BMJ 2013; 346 doi: http://dx.doi.org/10.1136/bmj.f1042 (Published 14 February 2013) Cite this as: BMJ 2013;346:f1042
  1. Clare Dyer
  1. 1BMJ

A locum GP who worked out of hours has been jailed for two and a half years at Sheffield Crown Court after admitting the manslaughter of a 42 year old man who died after the doctor failed to recognise the signs of diabetic ketoacidosis.

Bala Kovvali, 64, was based in India but flew to the United Kingdom every summer to work for the national deputising service Primacare. He had qualified in India but had trained as a GP in the UK.

He admitted causing the death of Andrew Fellows by failing to carry out an adequate clinical assessment, failing to refer him to hospital as an emergency, and failing to diagnose diabetic ketoacidosis.

Charges of gross negligence manslaughter against doctors are rare and guilty pleas rarer still. In most cases where doctors have contested the charges, juries have acquitted them.

Fellows, a painter and decorator, had a history of anxiety and depression but no history of diabetes. He had been working outside on 4 June 2009 when he became thirsty and started drinking large quantities of water.

When his condition worsened, his mother, who thought he had sunstroke, phoned Primacare.
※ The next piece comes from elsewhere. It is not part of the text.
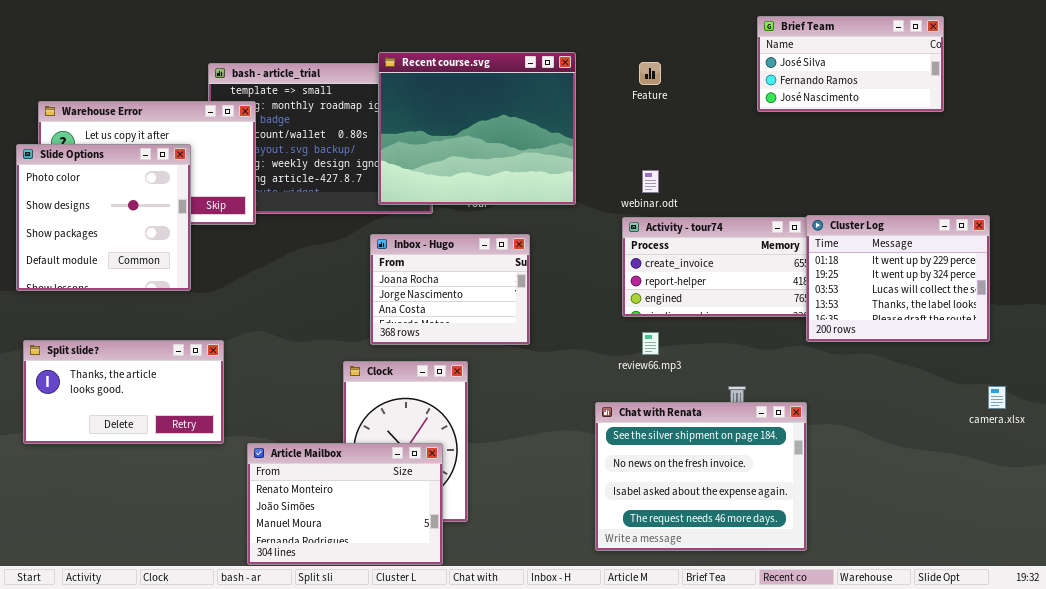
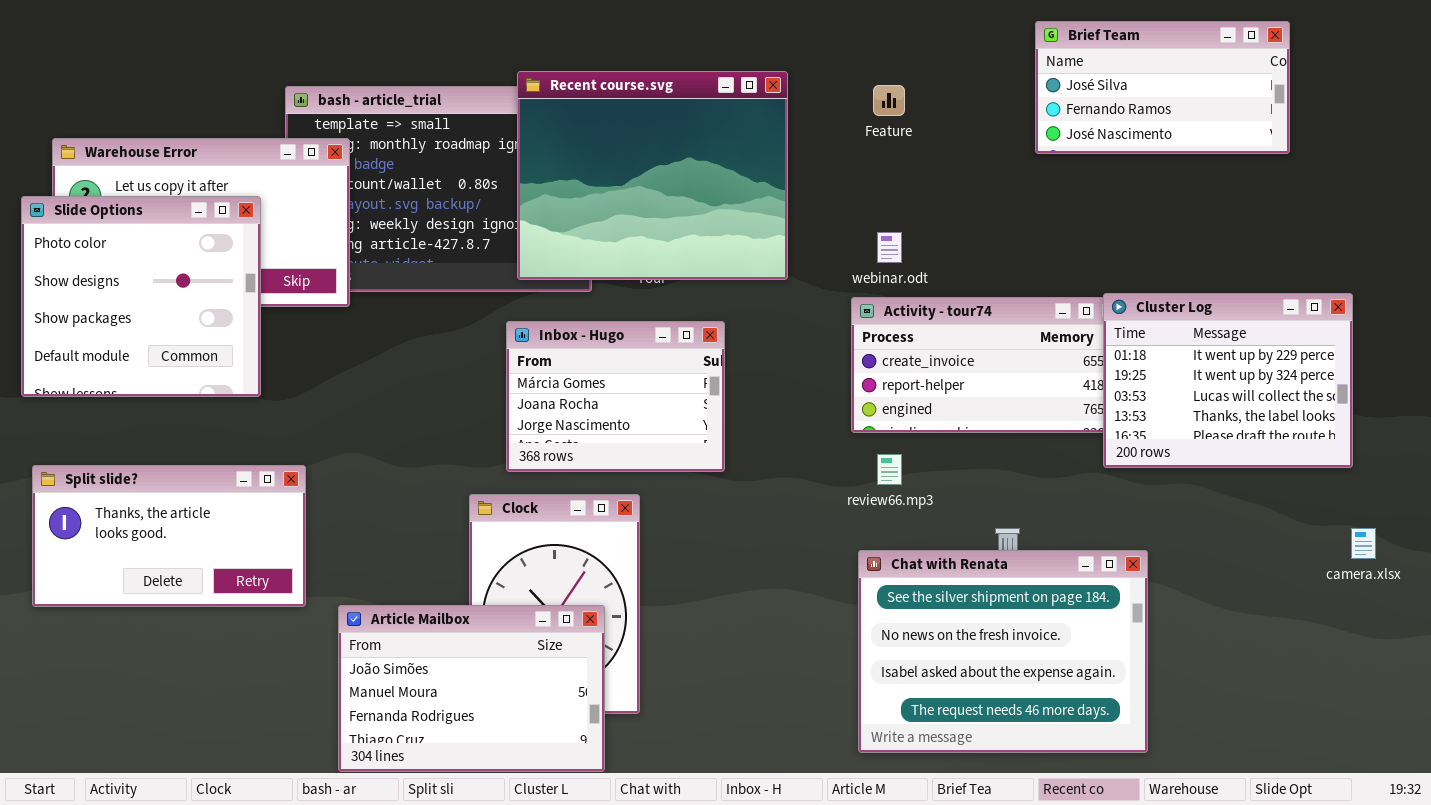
Inbox - Hugo: [370,234,530,345] -> [506,321,725,472], scrolled up 1 row
Chat with Renata: [595,402,807,551] -> [858,550,1148,753], moved
Article Mailbox: [247,443,443,565] -> [338,605,605,772], scrolled down 1 row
She told a triage nurse that he was “muddled and mumbling,” his breathing was erratic, his eyes were sunken, and his breath smelled “like pear drops.”

She told the court that she had specifically asked Kovvali whether her son had diabetes, but he shook his head. He advised that Fellows was depressed and should see his own GP the next day.

Kovvali was arrested in the United States and extradited after the Sheffield coroner adjourned an inquest into the death so that the police could investigate.

Experts told the crown court that if the locum had tested sugar concentrations in Fellows’s blood or urine and arranged for his immediate admission to hospital he could have been saved. The failure to diagnose his condition was the cause of his death.

Kovvali has been on the UK’s GP register since 2006 but is currently suspended. His barrister, Stephen Climie QC, told the court that his client, who had a particular interest in mental health matters, had decided to leave medicine and “will not be working in the UK ever again.”

Sentencing Kovvali, Judge Roger Keen told him, “You have devoted your working life to caring for others. I have seen glowing references as to your competence, empathy, and thoughtfulness.

“It is a tragedy for you that this brought about an end to your career [and] destroyed your good character and your ability to work in this country.”

But the judge said that the only option was a custodial sentence. Kovvali had failed to recognise his patient’s condition despite the presence of all the classic signs and opted for a diagnosis that was contrary to all the evidence.

“That was a gross breach of your duty of care. An expert has called your decision ‘appalling.’ I agree. It was clearly criminally negligent, and a wholly preventable death followed.”

Primacare said that Kovvali had met all the standards required by the primary care trust.